**REQUEST**
Transcribe all of the text in the data below, line for line and unchanged, and leave the pictures out of your answer.

**EXERCISE DATA**
|---|
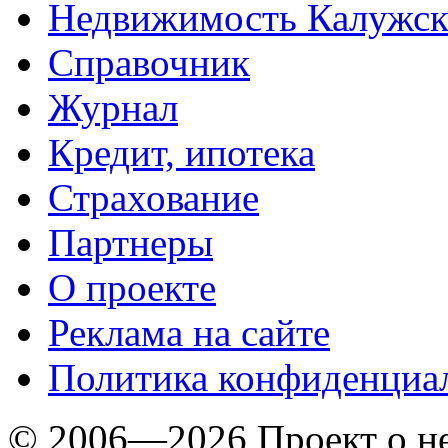
Недвижимость Калужск
Справочник
Журнал
Кредит, ипотека
Страхование
Партнеры
O проекте
Реклама на сайте
Политика конфиденциа
© 2006—2026 Проект о 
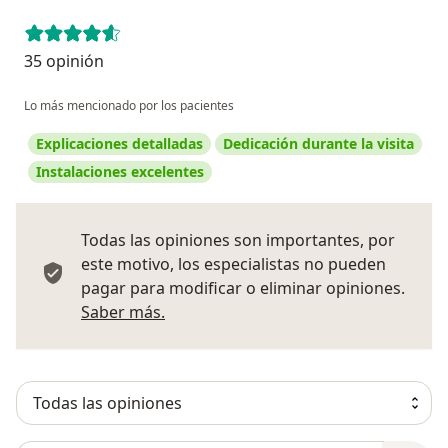
35 opinión
Lo más mencionado por los pacientes
Explicaciones detalladas
Dedicación durante la visita
Instalaciones excelentes
Todas las opiniones son importantes, por
este motivo, los especialistas no pueden
pagar para modificar o eliminar opiniones.
Más información sobre opiniones
Saber más.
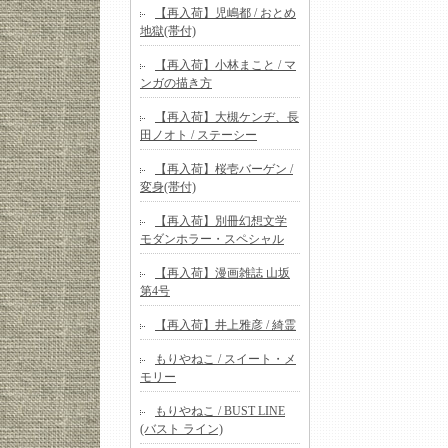
【再入荷】児嶋都 / おとめ
地獄(帯付)
【再入荷】小林まこと / マ
ンガの描き方
【再入荷】大槻ケンヂ、長
田ノオト / ステーシー
【再入荷】桜壱バーゲン /
変身(帯付)
【再入荷】別冊幻想文学
モダンホラー・スペシャル
【再入荷】漫画雑誌 山坂
第4号
【再入荷】井上雅彦 / 綺霊
もりやねこ / スイート・メ
モリー
もりやねこ / BUST LINE
(バスト ライン)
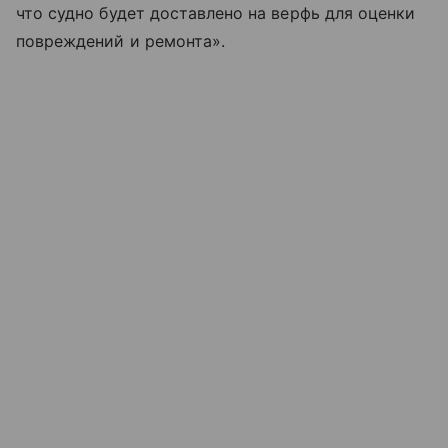
что судно будет доставлено на верфь для оценки
повреждений и ремонта».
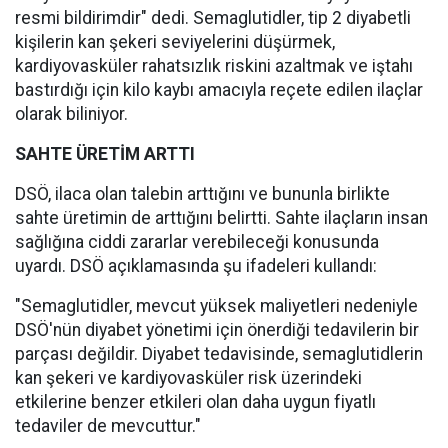
resmi bildirimdir" dedi. Semaglutidler, tip 2 diyabetli
kişilerin kan şekeri seviyelerini düşürmek,
kardiyovasküler rahatsızlık riskini azaltmak ve iştahı
bastırdığı için kilo kaybı amacıyla reçete edilen ilaçlar
olarak biliniyor.
SAHTE ÜRETİM ARTTI
DSÖ, ilaca olan talebin arttığını ve bununla birlikte
sahte üretimin de arttığını belirtti. Sahte ilaçların insan
sağlığına ciddi zararlar verebileceği konusunda
uyardı. DSÖ açıklamasında şu ifadeleri kullandı:
"Semaglutidler, mevcut yüksek maliyetleri nedeniyle
DSÖ'nün diyabet yönetimi için önerdiği tedavilerin bir
parçası değildir. Diyabet tedavisinde, semaglutidlerin
kan şekeri ve kardiyovasküler risk üzerindeki
etkilerine benzer etkileri olan daha uygun fiyatlı
tedaviler de mevcuttur."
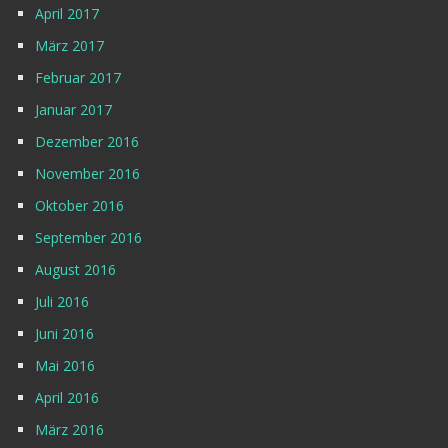
April 2017
März 2017
Februar 2017
Januar 2017
Dezember 2016
November 2016
Oktober 2016
September 2016
August 2016
Juli 2016
Juni 2016
Mai 2016
April 2016
März 2016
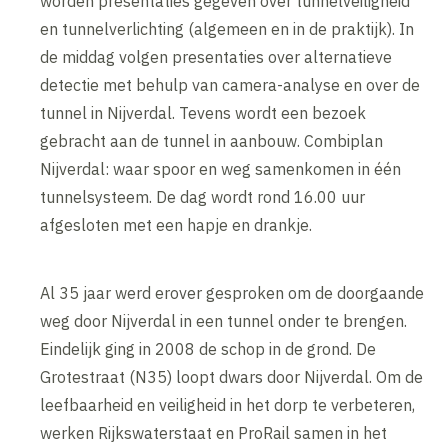
worden presentaties gegeven over tunnelveiligheid
en tunnelverlichting (algemeen en in de praktijk). In
de middag volgen presentaties over alternatieve
detectie met behulp van camera-analyse en over de
tunnel in Nijverdal. Tevens wordt een bezoek
gebracht aan de tunnel in aanbouw. Combiplan
Nijverdal: waar spoor en weg samenkomen in één
tunnelsysteem. De dag wordt rond 16.00 uur
afgesloten met een hapje en drankje.
Al 35 jaar werd erover gesproken om de doorgaande
weg door Nijverdal in een tunnel onder te brengen.
Eindelijk ging in 2008 de schop in de grond. De
Grotestraat (N35) loopt dwars door Nijverdal. Om de
leefbaarheid en veiligheid in het dorp te verbeteren,
werken Rijkswaterstaat en ProRail samen in het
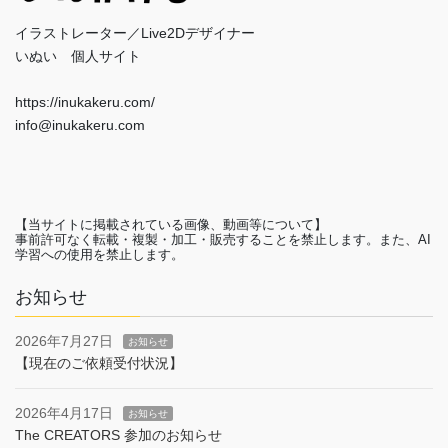
イラストレーター／Live2Dデザイナー
いぬい 個人サイト
https://inukakeru.com/
info@inukakeru.com
【当サイトに掲載されている画像、動画等について】
事前許可なく転載・複製・加工・販売することを禁止します。また、AI
学習への使用を禁止します。
お知らせ
2026年7月27日
お知らせ
【現在のご依頼受付状況】
2026年4月17日
お知らせ
The CREATORS 参加のお知らせ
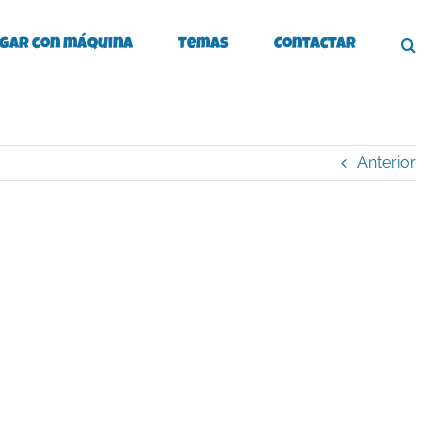
gar con máquina
Temas
Contactar
Anterior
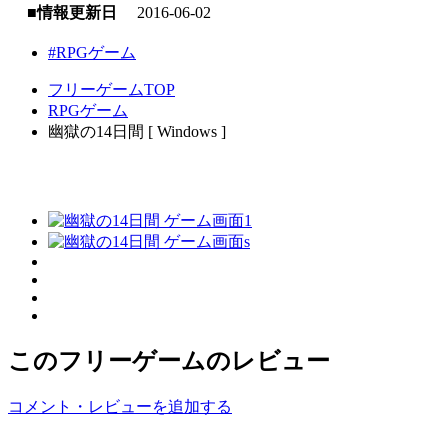
■情報更新日
2016-06-02
#RPGゲーム
フリーゲームTOP
RPGゲーム
幽獄の14日間 [ Windows ]
このフリーゲームのレビュー
コメント・レビューを追加する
|---|
**WRITTEN ANSWER**
Недвижимость Калужск
Справочник
Журнал
Кредит, ипотека
Страхование
Партнеры
O проекте
Реклама на сайте
Политика конфиденциа
© 2006—2026 Проект о 
35 opinión
Lo más mencionado por los pacientes
Explicaciones detalladas
Dedicación durante la visita
Instalaciones excelentes
Todas las opiniones son importantes, por
este motivo, los especialistas no pueden
pagar para modificar o eliminar opiniones.
Más información sobre opiniones
Saber más.
【再入荷】児嶋都 / おとめ
地獄(帯付)
【再入荷】小林まこと / マ
ンガの描き方
【再入荷】大槻ケンヂ、長
田ノオト / ステーシー
【再入荷】桜壱バーゲン /
変身(帯付)
【再入荷】別冊幻想文学
モダンホラー・スペシャル
【再入荷】漫画雑誌 山坂
第4号
【再入荷】井上雅彦 / 綺霊
もりやねこ / スイート・メ
モリー
もりやねこ / BUST LINE
(バスト ライン)
что судно будет доставлено на верфь для оценки
повреждений и ремонта».
resmi bildirimdir" dedi. Semaglutidler, tip 2 diyabetli
kişilerin kan şekeri seviyelerini düşürmek,
kardiyovasküler rahatsızlık riskini azaltmak ve iştahı
bastırdığı için kilo kaybı amacıyla reçete edilen ilaçlar
olarak biliniyor.
SAHTE ÜRETİM ARTTI
DSÖ, ilaca olan talebin arttığını ve bununla birlikte
sahte üretimin de arttığını belirtti. Sahte ilaçların insan
sağlığına ciddi zararlar verebileceği konusunda
uyardı. DSÖ açıklamasında şu ifadeleri kullandı:
"Semaglutidler, mevcut yüksek maliyetleri nedeniyle
DSÖ'nün diyabet yönetimi için önerdiği tedavilerin bir
parçası değildir. Diyabet tedavisinde, semaglutidlerin
kan şekeri ve kardiyovasküler risk üzerindeki
etkilerine benzer etkileri olan daha uygun fiyatlı
tedaviler de mevcuttur."
April 2017
März 2017
Februar 2017
Januar 2017
Dezember 2016
November 2016
Oktober 2016
September 2016
August 2016
Juli 2016
Juni 2016
Mai 2016
April 2016
März 2016
worden presentaties gegeven over tunnelveiligheid
en tunnelverlichting (algemeen en in de praktijk). In
de middag volgen presentaties over alternatieve
detectie met behulp van camera-analyse en over de
tunnel in Nijverdal. Tevens wordt een bezoek
gebracht aan de tunnel in aanbouw. Combiplan
Nijverdal: waar spoor en weg samenkomen in één
tunnelsysteem. De dag wordt rond 16.00 uur
afgesloten met een hapje en drankje.
Al 35 jaar werd erover gesproken om de doorgaande
weg door Nijverdal in een tunnel onder te brengen.
Eindelijk ging in 2008 de schop in de grond. De
Grotestraat (N35) loopt dwars door Nijverdal. Om de
leefbaarheid en veiligheid in het dorp te verbeteren,
werken Rijkswaterstaat en ProRail samen in het
イラストレーター／Live2Dデザイナー
いぬい 個人サイト
https://inukakeru.com/
info@inukakeru.com
【当サイトに掲載されている画像、動画等について】
事前許可なく転載・複製・加工・販売することを禁止します。また、AI
学習への使用を禁止します。
お知らせ
2026年7月27日
お知らせ
【現在のご依頼受付状況】
2026年4月17日
お知らせ
The CREATORS 参加のお知らせ
gar con máquina
Temas
Contactar
Anterior
■情報更新日
2016-06-02
#RPGゲーム
フリーゲームTOP
RPGゲーム
幽獄の14日間 [ Windows ]
このフリーゲームのレビュー
コメント・レビューを追加する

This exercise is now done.